● Passage shown:
Autoloading existing Dagster definitions
This feature is considered in a preview stage and is under active development. It can change significantly, or be removed completely. It is not considered ready for production use.
This guide covers using existing Dagster definitions with a dg
-compatible project. To convert an existing project to use dg
, see "Converting an existing project to use dg
".
In projects that are started with dg
, all definitions are typically kept in the defs/
directory. However, if you've converted an existing project to use dg
, you may have definitions located in various other modules. This guide will show you how to move these existing definitions into the defs
directory in a way that will allow them to be automatically loaded.
Example project structure
Let's walk through an example of migrating your existing definitions, with a project that has the following structure:
tree
.
├── README.md
├── my_existing_project
│ ├── __init__.py
│ ├── analytics
│ │ ├── __init__.py
│ │ ├── assets.py
│ │ └── jobs.py
│ ├── definitions.py
│ ├── defs
│ │ └── __init__.py
│ └── elt
│ ├── __init__.py
│ ├── assets.py
│ └── jobs.py
└── pyproject.toml
5 directories, 11 files
At the top level, we load definitions from various modules:
import dagster as dg
import my_existing_project.defs
from my_existing_project.analytics import assets as analytics_assets
from my_existing_project.analytics.jobs import (
regenerate_analytics_hourly_schedule,
regenerate_analytics_job,
)
from my_existing_project.elt import assets as elt_assets
from my_existing_project.elt.jobs import sync_tables_daily_schedule, sync_tables_job
defs = dg.Definitions.merge(
dg.Definitions(
assets=dg.load_assets_from_modules([elt_assets, analytics_assets]),
jobs=[sync_tables_job, regenerate_analytics_job],
schedules=[sync_tables_daily_schedule, regenerate_analytics_hourly_schedule],
),
dg.components.load_defs(my_existing_project.defs),
)

● Recorded information:
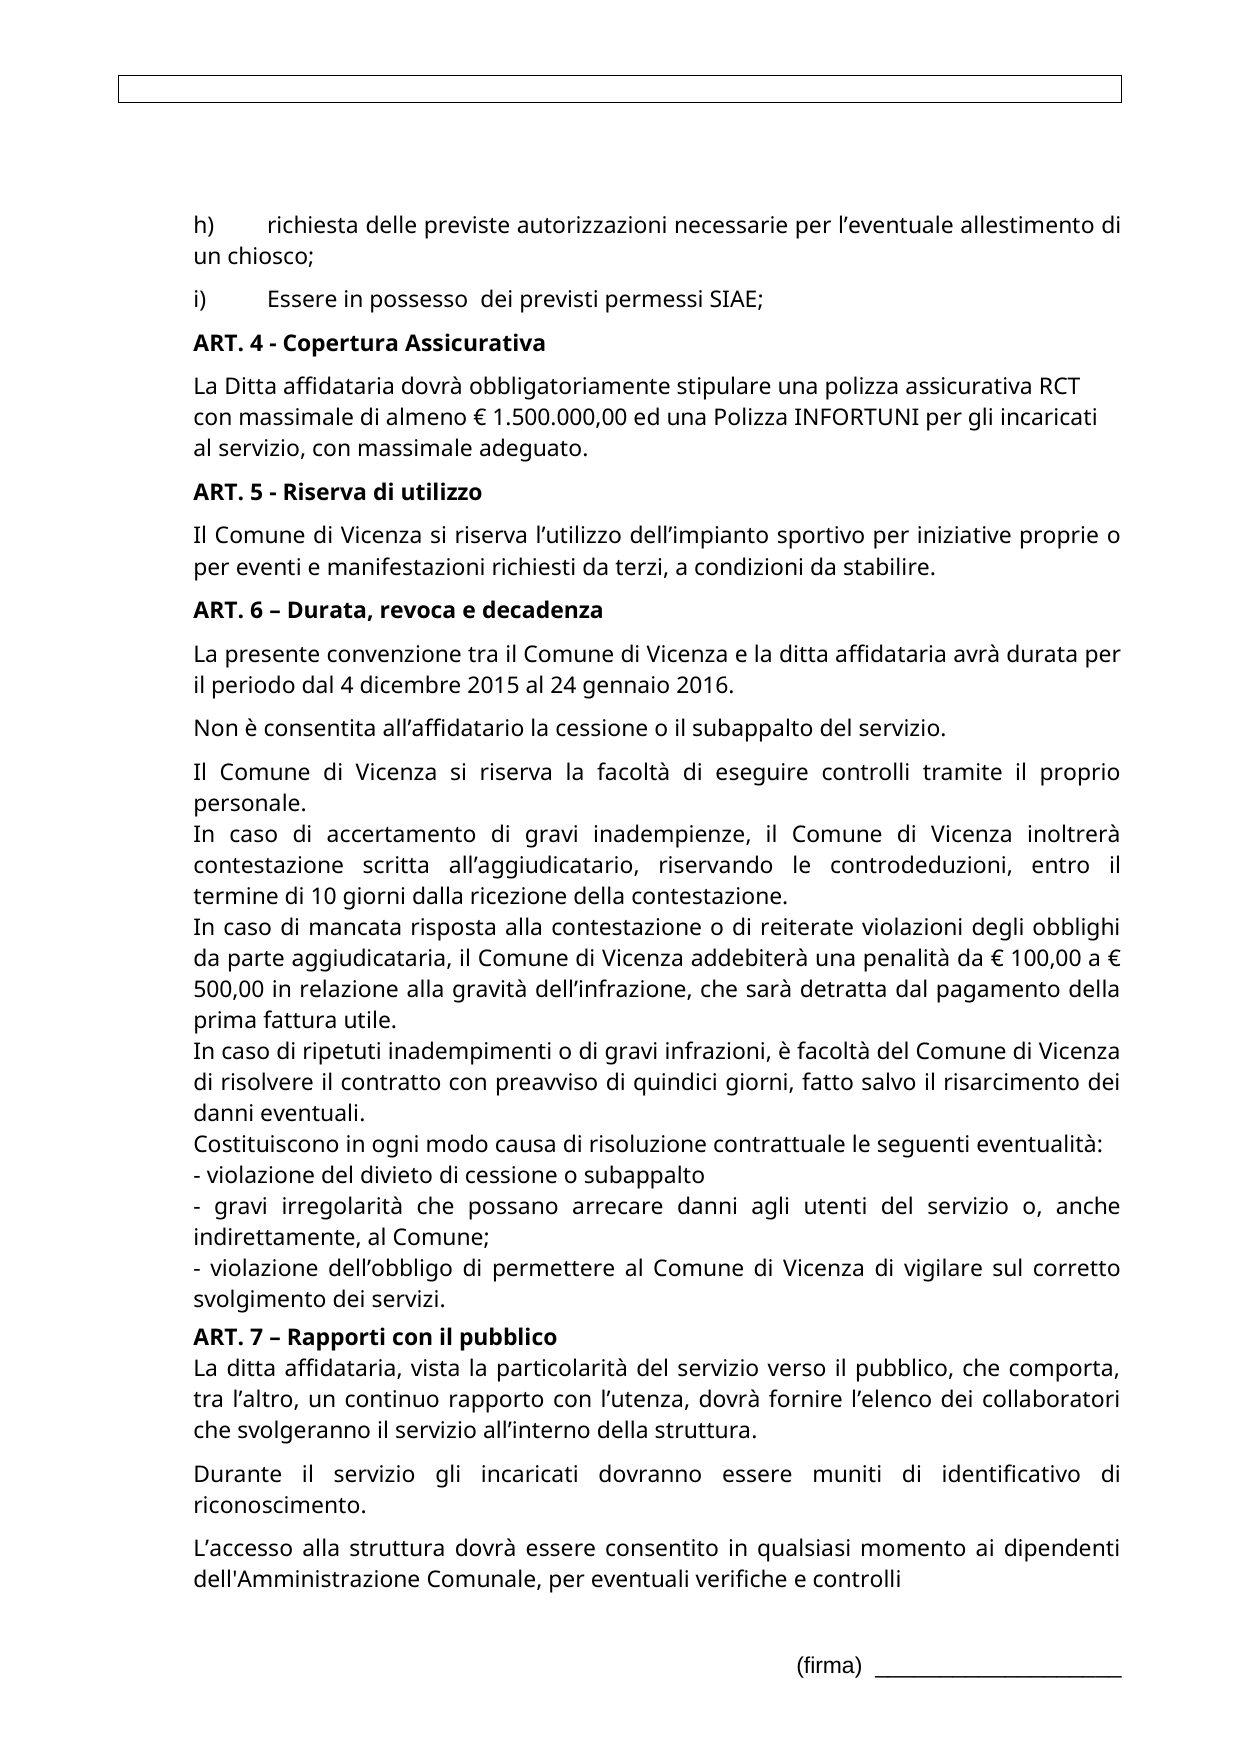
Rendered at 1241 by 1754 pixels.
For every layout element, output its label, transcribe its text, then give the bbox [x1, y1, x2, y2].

● The exercise: Transcribe the Dagster autoloading guide from "Autoloading existing Dagster" up to and including "for production use.".

● Written answer:
Autoloading existing Dagster definitions
This feature is considered in a preview stage and is under active development. It can change significantly, or be removed completely. It is not considered ready for production use.